The county, carved from Warren and Columbia counties in late 1870 by an act of the Georgia General Assembly, was named for George McDuffie, a native Georgian and distinguished lawyer, statesman, governor, and U.S. senator of South Carolina. Although relatively small (260 square miles) and postbellum in its formation, McDuffie County boasts a sizeable colonial and political heritage that predates the county’s official inception by at least a century.
Early History
In 1767 royal governor James Wright granted to Quakers from Pennsylvania and North Carolina 12,000 acres of land along the present northern boundaries of McDuffie County. Three years later, the town of Wrightsborough was formally established and named in honor of the governor. Wright intended the settlement to be a buffer zone between the Creek and Cherokee Indians and the growing settlement of St. Paul Parish (present-day Augusta). It suffered accordingly. Indian hostilities, the American Revolution (1775-83), and the expansion of slavery all threatened the physical and economic safety of the neutral Quaker township. By 1800 most of its original families had relocated to the Midwest.

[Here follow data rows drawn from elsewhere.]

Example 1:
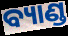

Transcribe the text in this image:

ବ୍ୟାଣ୍ଡ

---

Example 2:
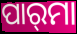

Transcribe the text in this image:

ପାର୍‌ମା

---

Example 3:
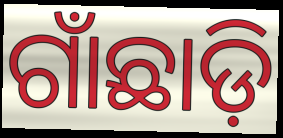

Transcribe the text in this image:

ଗାଁଛାଡ଼ି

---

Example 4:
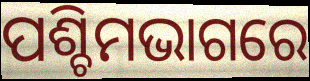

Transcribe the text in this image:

ପଶ୍ଚିମଭାଗରେ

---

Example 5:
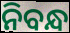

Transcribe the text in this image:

ନିବନ୍ଧ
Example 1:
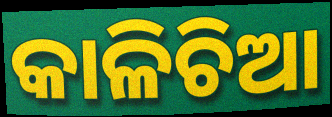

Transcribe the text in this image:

କାଳିଚିଆ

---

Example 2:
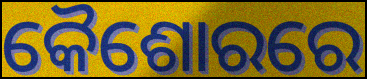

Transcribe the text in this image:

କୈଶୋରରେ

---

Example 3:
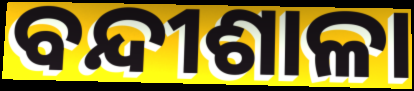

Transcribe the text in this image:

ବନ୍ଦୀଶାଳା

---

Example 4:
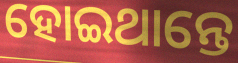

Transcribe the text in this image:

ହୋଇଥାନ୍ତେ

Wrightsborough existed as a settlement into the twentieth century, if in name only, as its remaining inhabitants gradually assimilated into the religious, social, and civic norms of the predominantly Scots-Irish region.
Economy and Natural Resources
Traveling through Wrightsborough in the colonial period, Quaker naturalist William Bartram observed that the terrain was “chiefly a plain of high forests, savannas, and cane swamps,” and its soil “a deep, rich, dark mould, on a deep stratum of redish brown tenacious clay.” In fact, the area that became McDuffie County boasted natural resources and a wealthy agricultural heritage that defined its economic and political life until fairly recently. Gold, discovered along the Little River in the early nineteenth century, provided one of the area’s first industries. It was cotton, however, that created the bulk of McDuffie County’s wealth during that century. The county’s geographic location placed it among the most productive cotton land in the state, and the culture of enslaved workers and cotton production flourished. By 1880, 64 percent of the county’s 9,449 residents were African American.

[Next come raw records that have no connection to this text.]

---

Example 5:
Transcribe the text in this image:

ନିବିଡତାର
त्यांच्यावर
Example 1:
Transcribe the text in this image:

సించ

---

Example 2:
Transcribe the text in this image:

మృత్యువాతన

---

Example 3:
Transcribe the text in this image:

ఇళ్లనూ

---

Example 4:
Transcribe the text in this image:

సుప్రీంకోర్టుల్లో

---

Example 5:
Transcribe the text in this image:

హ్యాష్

While agrarian culture has changed radically since 1950, historical and natural resources continue to define twenty-first-century McDuffie County. Recreation and tourism are prominent factors in the contemporary economic and cultural life of the county, as are the kaolin and timber industries. One of the largest employers in the county is Shaw Industries.
People and Places
The county’s political tradition reflects its agrarian roots. Inheriting the passion, political philosophy, and agrarian advocacy of George McDuffie and nearby political heroes Robert Toombs and Alexander Stephens, U.S. senator Thomas E. Watson is remembered as McDuffie County’s most prominent statesman. Born in 1856, the “Sage of Hickory Hill” or “Sage of McDuffie County” earned fame at the bar and became an eloquent national advocate for the embattled farmer and common man during the New South period. Other notable McDuffie County statesmen and jurists include Augustus Wright and Randall Evans Jr., a judge for the Court of Appeals of Georgia.

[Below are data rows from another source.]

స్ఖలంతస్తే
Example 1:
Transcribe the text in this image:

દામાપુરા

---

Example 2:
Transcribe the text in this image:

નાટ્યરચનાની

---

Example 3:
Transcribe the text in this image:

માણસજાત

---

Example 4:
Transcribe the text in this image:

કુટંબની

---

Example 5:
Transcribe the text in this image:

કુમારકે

Heritage tourism is fueled by the county’s abundant historical sites, which include Hickory Hill (Watson’s home in Thomson), the Wrightsboro Historic District, Wrightsboro Church, and the Rock House. Wrightsboro Church, dating to 1810, stands on the site of the old Quaker meetinghouse. Near the Wrightsboro community is the Rock House, a stone farmhouse built in 1785. The Rock House is thought to be the oldest dwelling in Georgia with its original architecture intact.
According to the 2010 U.S. census, McDuffie County’s population is 21,632. There are two incorporated cities in the county, Thomson and Dearing. Thomson, with a population of 6,778, was incorporated in 1854 and established as the county seat in 1870. Dearing, with a population of 549, was named for William Dearing, a board member of the Georgia Railroad and Banking Company. The town was incorporated in 1910.
Fans of blues music make annual pilgrimages to the Blind Willie McTell Blues Festival, which honors the Thomson native “Blind Willie” McTell. Outdoor sports, including hunting and fishing, attract professional competition and revolve around nearby Clarks Hill Lake and its bordering wildlife management areas. Two local equestrian events, the Belle Meade Hunt and the Pine Top Horse Trials, bring to the county international exposure.
Augusta Technical College operates a satellite campus in Thomson.